■ Task requirements
Pick out every line in the rows below that contains the string "series", and copy each one. Letter case counts.

■ Listed records
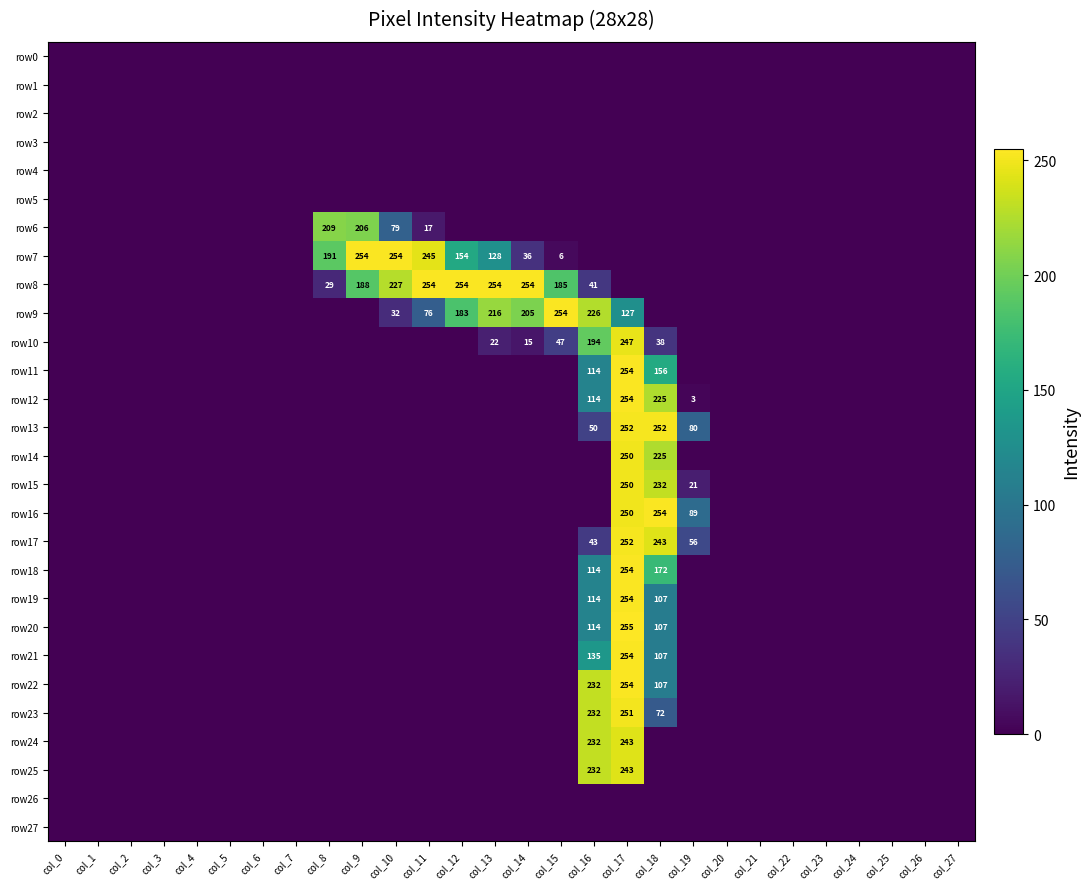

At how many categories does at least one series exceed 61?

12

--

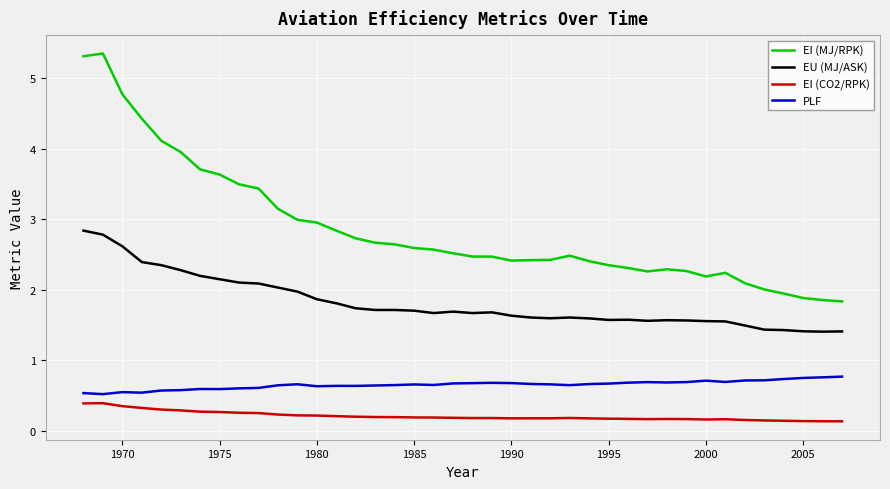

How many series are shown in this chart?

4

--

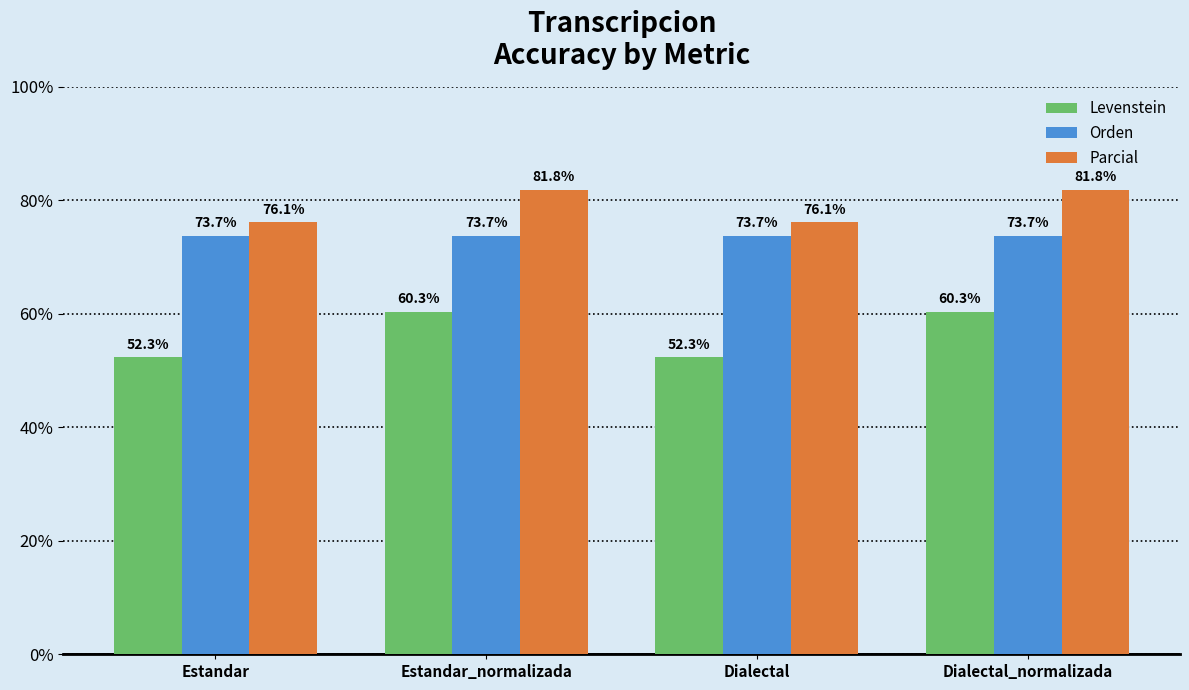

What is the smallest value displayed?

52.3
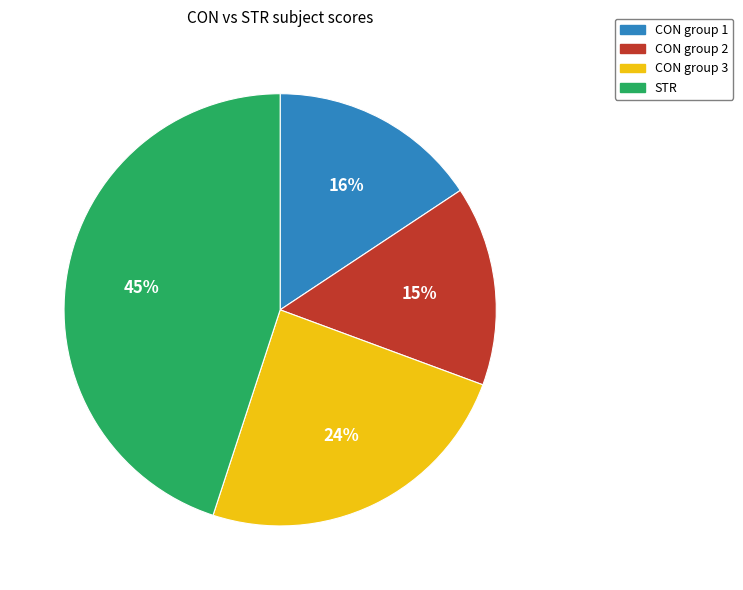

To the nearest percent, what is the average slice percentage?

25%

■ Task result
At how many categories does at least one series exceed 61?
How many series are shown in this chart?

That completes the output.